Istruzioni dell'esercizio:
(1) Ricopia dal brano sull'efficacia diretta delle direttive la parte che comincia con "Ci si può chiedere" e termina con "sua giurisprudenza consolidata.".
(2) Riprendi il brano sull'efficacia diretta delle direttive e continualo dopo la sua ultima frase.

─── Brano estratto

Non può negarsi, tuttavia, che Corte abbia saggiamente evitato il campo minato dottrinale che la proposta di AG Szpunar avrebbe probabilmente causato, insistendo sul divieto di efficacia diretta orizzontale di tutte le direttive.
Ci si può chiedere se la responsabilità dello Stato offra un rimedio sufficientemente efficace per compensare la mancanza di efficacia diretta orizzontale delle direttive. Tuttavia, questa domanda è in definitiva inutile. Il divieto di efficacia diretta orizzontale - nel senso che invocare una Direttiva in quanto tale non può comportare un obbligo diretto a carico di un altro soggetto incidendo sulla norma giuridica che disciplina direttamente la fattispecie in esame - è stato costantemente affermato dalla Corte sin dai tempi di Marshall. Sembra difficile aspettarsi dalla Corte un radicale superamento della sua giurisprudenza consolidata.

──────
─── Elenco

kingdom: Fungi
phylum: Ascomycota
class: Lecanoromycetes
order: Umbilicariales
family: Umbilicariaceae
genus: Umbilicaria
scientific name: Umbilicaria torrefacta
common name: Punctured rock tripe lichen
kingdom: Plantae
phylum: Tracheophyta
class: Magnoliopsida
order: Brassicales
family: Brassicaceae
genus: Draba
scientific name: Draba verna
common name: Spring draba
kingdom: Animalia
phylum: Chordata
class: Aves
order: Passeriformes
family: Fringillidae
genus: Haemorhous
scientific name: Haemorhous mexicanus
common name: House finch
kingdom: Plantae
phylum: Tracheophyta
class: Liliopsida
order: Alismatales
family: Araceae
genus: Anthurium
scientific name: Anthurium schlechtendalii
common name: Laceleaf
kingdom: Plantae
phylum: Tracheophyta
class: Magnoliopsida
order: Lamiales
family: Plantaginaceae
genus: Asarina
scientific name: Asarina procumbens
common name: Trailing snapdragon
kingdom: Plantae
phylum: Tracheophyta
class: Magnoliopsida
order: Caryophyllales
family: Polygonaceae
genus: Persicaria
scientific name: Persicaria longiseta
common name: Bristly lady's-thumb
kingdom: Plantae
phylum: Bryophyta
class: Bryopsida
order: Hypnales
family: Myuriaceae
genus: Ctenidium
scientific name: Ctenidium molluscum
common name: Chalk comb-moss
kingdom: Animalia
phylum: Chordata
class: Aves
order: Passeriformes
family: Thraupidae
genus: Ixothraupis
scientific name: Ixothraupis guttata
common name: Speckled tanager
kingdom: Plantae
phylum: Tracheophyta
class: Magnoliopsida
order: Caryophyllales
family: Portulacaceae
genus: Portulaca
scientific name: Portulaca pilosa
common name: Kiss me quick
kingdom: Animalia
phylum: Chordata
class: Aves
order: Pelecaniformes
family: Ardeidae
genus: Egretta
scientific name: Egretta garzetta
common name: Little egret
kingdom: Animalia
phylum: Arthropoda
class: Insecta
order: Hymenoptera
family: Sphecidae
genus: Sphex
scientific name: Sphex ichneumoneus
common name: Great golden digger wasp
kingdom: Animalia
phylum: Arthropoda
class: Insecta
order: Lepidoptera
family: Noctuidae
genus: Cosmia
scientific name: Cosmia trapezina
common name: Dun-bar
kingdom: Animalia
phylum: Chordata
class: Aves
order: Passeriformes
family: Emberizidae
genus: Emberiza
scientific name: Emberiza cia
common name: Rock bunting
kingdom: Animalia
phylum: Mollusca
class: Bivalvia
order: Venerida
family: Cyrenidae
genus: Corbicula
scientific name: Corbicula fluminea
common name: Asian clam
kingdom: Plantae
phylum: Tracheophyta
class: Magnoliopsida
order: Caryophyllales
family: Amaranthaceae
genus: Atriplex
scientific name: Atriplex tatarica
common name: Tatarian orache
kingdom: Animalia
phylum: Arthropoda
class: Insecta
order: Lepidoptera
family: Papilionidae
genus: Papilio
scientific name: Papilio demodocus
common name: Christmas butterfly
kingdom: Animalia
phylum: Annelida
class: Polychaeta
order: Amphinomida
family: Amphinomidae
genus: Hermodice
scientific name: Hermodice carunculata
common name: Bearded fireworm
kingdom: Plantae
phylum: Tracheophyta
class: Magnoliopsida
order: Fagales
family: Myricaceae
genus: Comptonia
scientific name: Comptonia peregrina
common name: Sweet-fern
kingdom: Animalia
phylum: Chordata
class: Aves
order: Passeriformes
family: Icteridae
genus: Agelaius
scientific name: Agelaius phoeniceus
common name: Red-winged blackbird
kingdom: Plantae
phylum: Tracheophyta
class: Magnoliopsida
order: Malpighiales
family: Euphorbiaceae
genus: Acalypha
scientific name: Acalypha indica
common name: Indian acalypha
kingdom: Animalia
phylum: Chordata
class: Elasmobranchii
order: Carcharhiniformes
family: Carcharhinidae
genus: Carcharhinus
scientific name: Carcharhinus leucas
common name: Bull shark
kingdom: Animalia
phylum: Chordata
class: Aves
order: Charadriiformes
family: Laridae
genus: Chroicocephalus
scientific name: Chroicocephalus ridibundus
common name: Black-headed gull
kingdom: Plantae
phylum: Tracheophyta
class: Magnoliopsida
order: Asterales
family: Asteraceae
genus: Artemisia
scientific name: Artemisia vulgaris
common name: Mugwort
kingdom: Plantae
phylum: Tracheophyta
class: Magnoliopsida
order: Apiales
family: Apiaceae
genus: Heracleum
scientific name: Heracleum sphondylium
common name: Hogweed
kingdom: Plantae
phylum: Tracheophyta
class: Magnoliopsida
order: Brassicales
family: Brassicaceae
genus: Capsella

──────

Risposte per esercizio:
(1)
Ci si può chiedere se la responsabilità dello Stato offra un rimedio sufficientemente efficace per compensare la mancanza di efficacia diretta orizzontale delle direttive. Tuttavia, questa domanda è in definitiva inutile. Il divieto di efficacia diretta orizzontale - nel senso che invocare una Direttiva in quanto tale non può comportare un obbligo diretto a carico di un altro soggetto incidendo sulla norma giuridica che disciplina direttamente la fattispecie in esame - è stato costantemente affermato dalla Corte sin dai tempi di Marshall. Sembra difficile aspettarsi dalla Corte un radicale superamento della sua giurisprudenza consolidata.

(2)
Deve, quindi, concludersi affermando che l'efficacia diretta orizzontale delle Direttive in quanto tali è possibile solo attraverso una modifica dell'art. 288 TFUE. Se un tale emendamento sia desiderabile è una questione complessa in gran parte al di là dello scopo di questa riflessione. Si può d’altro canto ipotizzare se questo sviluppo possa motivare il legislatore dell'UE a mantenere la differenza tra Regolamenti e Direttive con altri mezzi, ad esempio rendendo le disposizioni delle Direttive meno precise o addirittura condizionate in modo da preservare - per usare le parole di Robert Schütze - un "pre -effetto nullo” rispetto alle direttive e quindi un maggiore “grado di autonomia legislativa materiale per gli Stati membri”.
Si tratta sostanzialmente di una scelta costituzionale; per ora non può che sottolinearsi come la giurisprudenza Marshall si configuri quale diritto costante, come sembra emergere ancora una volta in Thelen Technopark.
Ma c’è ancora qualcosa di nuovo su questo fronte.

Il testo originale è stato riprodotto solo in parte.